__What you have to do__
Starting at the line with "319 803 145375", repeat every line exactly until the records end, including the last one.

--- Extracted data Enclosed Below ---

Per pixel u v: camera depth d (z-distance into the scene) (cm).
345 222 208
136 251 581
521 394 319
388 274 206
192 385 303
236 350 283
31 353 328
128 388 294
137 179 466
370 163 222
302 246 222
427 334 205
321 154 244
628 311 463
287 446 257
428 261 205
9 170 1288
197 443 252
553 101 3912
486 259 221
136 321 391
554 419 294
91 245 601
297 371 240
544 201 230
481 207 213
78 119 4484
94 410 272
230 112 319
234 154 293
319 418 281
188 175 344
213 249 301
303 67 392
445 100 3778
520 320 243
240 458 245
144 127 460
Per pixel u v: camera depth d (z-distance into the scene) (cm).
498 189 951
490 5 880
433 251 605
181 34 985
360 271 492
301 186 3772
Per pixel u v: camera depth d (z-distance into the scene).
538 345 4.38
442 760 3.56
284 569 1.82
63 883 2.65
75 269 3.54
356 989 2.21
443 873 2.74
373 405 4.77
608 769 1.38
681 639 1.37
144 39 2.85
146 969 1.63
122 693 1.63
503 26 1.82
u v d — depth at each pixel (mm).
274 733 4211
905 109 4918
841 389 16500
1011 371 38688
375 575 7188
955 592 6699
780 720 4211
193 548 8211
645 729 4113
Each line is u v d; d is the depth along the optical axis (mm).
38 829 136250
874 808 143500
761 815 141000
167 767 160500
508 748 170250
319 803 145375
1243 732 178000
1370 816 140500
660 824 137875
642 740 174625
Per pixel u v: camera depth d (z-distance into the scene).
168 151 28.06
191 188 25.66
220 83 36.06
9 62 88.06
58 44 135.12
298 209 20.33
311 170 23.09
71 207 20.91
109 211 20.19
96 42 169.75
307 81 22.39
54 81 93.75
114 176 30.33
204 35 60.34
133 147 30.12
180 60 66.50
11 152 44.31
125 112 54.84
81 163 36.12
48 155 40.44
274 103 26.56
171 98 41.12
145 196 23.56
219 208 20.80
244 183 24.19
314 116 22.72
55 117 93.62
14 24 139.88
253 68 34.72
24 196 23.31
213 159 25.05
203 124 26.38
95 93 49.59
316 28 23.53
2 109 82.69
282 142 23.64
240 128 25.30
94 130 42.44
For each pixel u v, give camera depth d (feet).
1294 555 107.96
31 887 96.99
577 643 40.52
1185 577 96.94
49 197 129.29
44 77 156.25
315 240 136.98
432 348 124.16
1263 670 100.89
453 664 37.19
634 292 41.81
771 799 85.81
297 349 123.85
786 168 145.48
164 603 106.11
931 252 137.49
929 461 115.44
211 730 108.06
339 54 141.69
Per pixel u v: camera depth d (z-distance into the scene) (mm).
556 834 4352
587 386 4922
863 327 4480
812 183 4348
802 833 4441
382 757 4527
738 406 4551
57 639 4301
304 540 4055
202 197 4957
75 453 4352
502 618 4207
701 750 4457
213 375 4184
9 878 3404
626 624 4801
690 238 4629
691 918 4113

--- End of Enclosed Extracted data ---

__Your response__
319 803 145375
1243 732 178000
1370 816 140500
660 824 137875
642 740 174625
Per pixel u v: camera depth d (z-distance into the scene).
168 151 28.06
191 188 25.66
220 83 36.06
9 62 88.06
58 44 135.12
298 209 20.33
311 170 23.09
71 207 20.91
109 211 20.19
96 42 169.75
307 81 22.39
54 81 93.75
114 176 30.33
204 35 60.34
133 147 30.12
180 60 66.50
11 152 44.31
125 112 54.84
81 163 36.12
48 155 40.44
274 103 26.56
171 98 41.12
145 196 23.56
219 208 20.80
244 183 24.19
314 116 22.72
55 117 93.62
14 24 139.88
253 68 34.72
24 196 23.31
213 159 25.05
203 124 26.38
95 93 49.59
316 28 23.53
2 109 82.69
282 142 23.64
240 128 25.30
94 130 42.44
For each pixel u v, give camera depth d (feet).
1294 555 107.96
31 887 96.99
577 643 40.52
1185 577 96.94
49 197 129.29
44 77 156.25
315 240 136.98
432 348 124.16
1263 670 100.89
453 664 37.19
634 292 41.81
771 799 85.81
297 349 123.85
786 168 145.48
164 603 106.11
931 252 137.49
929 461 115.44
211 730 108.06
339 54 141.69
Per pixel u v: camera depth d (z-distance into the scene) (mm).
556 834 4352
587 386 4922
863 327 4480
812 183 4348
802 833 4441
382 757 4527
738 406 4551
57 639 4301
304 540 4055
202 197 4957
75 453 4352
502 618 4207
701 750 4457
213 375 4184
9 878 3404
626 624 4801
690 238 4629
691 918 4113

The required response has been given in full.